The present study was designed as a prospective randomized controlled trial of triage test scores before and after a triage lecture for 30 min and triage exercises for 30 min for two study groups. One group received trauma card-based training and the other group received triage training based on direct instruction. Henceforth, they are referred to the trauma card group and the direct instruction group, respectively.
Sixteen firemen shifts located at four rescue stations in two Swedish municipalities were asked through their superiors to participate voluntarily in the study. Eight trauma card sessions and eight direct instruction sessions were set up to reach all 16 shifts. All shifts were randomized to either trauma card-based training or direct instruction using the randomization function in Microsoft Excel 2010 (Microsoft, Redmond, WA, USA v14.0.7153.5000). Before starting, all participants were informed in both verbal and written form about the purpose of the study and their ability to withdraw at any time without explanation. All participants verbally consented to participate in the study on those conditions. Demographic data such as age, educational background, years in service and multi-casualty experience were collected. All sessions took place during October, 2013.
A Microsoft PowerPoint 2010 (Microsoft, Redmond, WA, USA v14.0.7153.5000) lecture (18 slides, 30 min) on SALT triage based on the disaster medicine literature and published research papers [11, 14] was created in collaboration with national trauma instructors and disaster medicine experts. The aim, goals and learning objectives were defined including the history and purpose of triage, the origin of SALT triage and the SALT triage algorithm. Ten trauma victims with different injuries were chosen from the ETS patient bank. According to the SALT algorithm, the victims consisted of three red priority 1 victims with an Injury Severity Score (ISS) >15, three yellow priority 2 victims (ISS 8–12), three green priority 3 victims (ISS <3) and one black victim (dead on scene).
Both study groups attended the 30-min PowerPoint lecture. In the trauma card sessions, the participants were told in groups of 3–5 people, to triage 10 patients. Information was given to them in form of trauma cards (Fig. 1). First, all patients were triaged according to their visible injuries. When consensus was reached in the groups, the patients were triaged again according to their vital signs and the additional findings after the primary survey. When all groups were satisfied with their triage decisions, the presenter discussed the correct triage category for each patient.

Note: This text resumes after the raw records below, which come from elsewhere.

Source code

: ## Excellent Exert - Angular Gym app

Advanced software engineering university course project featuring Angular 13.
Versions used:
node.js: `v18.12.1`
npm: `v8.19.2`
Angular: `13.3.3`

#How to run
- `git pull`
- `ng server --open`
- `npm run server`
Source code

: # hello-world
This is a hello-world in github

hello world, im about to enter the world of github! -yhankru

In the direct instruction sessions, the same 10 patients were individually presented without the trauma cards by the presenter as a continuation of the lecture. In both groups, the starting condition was a bus crash with three ambulances on site and more on the way. To facilitate learning, a poster of the SALT triage algorithm was available for both groups during the patient scenarios (Fig. 2). The time for discussing patients was restricted to 30 min in both groups making the whole session 60 min. All lectures were held by the same presenter with a passive observer to ensure conformity. To further minimize bias, all participants were asked not to talk about the study with colleagues before all teaching sessions were completed.

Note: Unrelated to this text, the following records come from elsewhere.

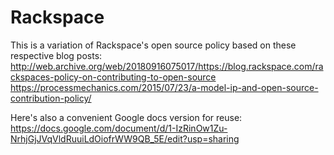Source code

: # Rackspace
This is a variation of Rackspace's open source policy based on these respective blog posts:
http://web.archive.org/web/20180916075017/https://blog.rackspace.com/rackspaces-policy-on-contributing-to-open-source
https://processmechanics.com/2015/07/23/a-model-ip-and-open-source-contribution-policy/

Here's also a convenient Google docs version for reuse:
https://docs.google.com/document/d/1-IzRinOw1Zu-NrhjGjJVqVldRuuiLdOiofrWW9QB_5E/edit?usp=sharing
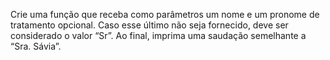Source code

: Crie uma função que receba como parâmetros um nome e um pronome de tratamento
opcional. Caso esse último não seja fornecido, deve ser considerado o valor “Sr”. Ao final,
imprima uma saudação semelhante a “Sra. Sávia”.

To maximize the number of participants, and according to an agreement with the fire departments, a test encompassing 15, for the participants new, casualties used in earlier studies was used to measure triage performance [7, 15]. The same test was distributed to all participants before and after the training sessions. By not informing the participants of this arrangement, the incentive to memorize the pretest was minimized. The score was calculated as the number of correctly assigned triage categories. A time limit of 15 min to complete the test was set.

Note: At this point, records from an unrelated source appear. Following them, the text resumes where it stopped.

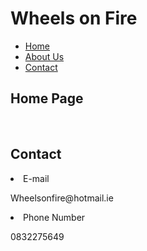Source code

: <!DOCTYPE html>
<html lang="en">
<head>
  <meta charset="UTF-8">
  <meta name="viewport" content="width=device-width, initial-scale=1.0">
  
  <h1>Wheels on Fire</h1>
<nav>
            <ul>
                <li><a href="#home">Home</a></li>
                <li><a href="#About us.md">About Us</a></li>
                <li><a href="Contact.md">Contact</a></li>
            </ul>
        </nav>
</head>
<body>
  <section id = "home">
  <h2>Home Page</h2>
  </section>
  <br>
  
 
  <section id = "contact">
  <h2> Contact</h2>
  <li>E-mail</li>
  <p>Wheelsonfire@hotmail.ie</p>
  <li>Phone Number</li>
  <p>0832275649</p>
  </section>
  
  
  
</body>
</html>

Six months after the initial training, a follow-up study was performed. All firemen who had participated in the first session were asked to take part. The follow-up did not involve any training. The same test with the 15 casualties was used, again under a time restriction of 15 min.
Exclusion criterion was a call out exceeding 45 min during any test or lecture. No participant was excluded due to this criterion. The data were stored on paper and unprocessed until data collection was complete. Microsoft Excel 2010 was then used to store the data in digital form. All participants and study groups were coded to ensure anonymity and were blinded to the analyser.
Ethics, consent and permissions
The Regional Ethical Review Board in Linköping was consulted regarding ethical approval. The study was not required to undergo a formal approval process. Informed consent was obtained from all study participants. No remuneration was given to any participant.
Calculations were blinded and made using IBM SPSS Statistics for Windows (Ver. 21.0 IBM Corporation, Armonk, NY). The Shapiro-Wilks test of normality was used. Because the tests before and after the training did not show normality, the Wilcoxon signed rank test was used to compare the scores at baseline and after the intervention as well as the post-test scores and the follow-up scores; the Mann–Whitney U test was used to investigate if previous experience of multi-casualty incidents, years in service, level of education or age or educational model was related to improvement or retention. A P value less than 0.05 was considered statistically significant. Due to the exploratory nature of the subgroup analyses, no correction for multiplicity was done. All data are presented as the median [interquartile range (IQR)].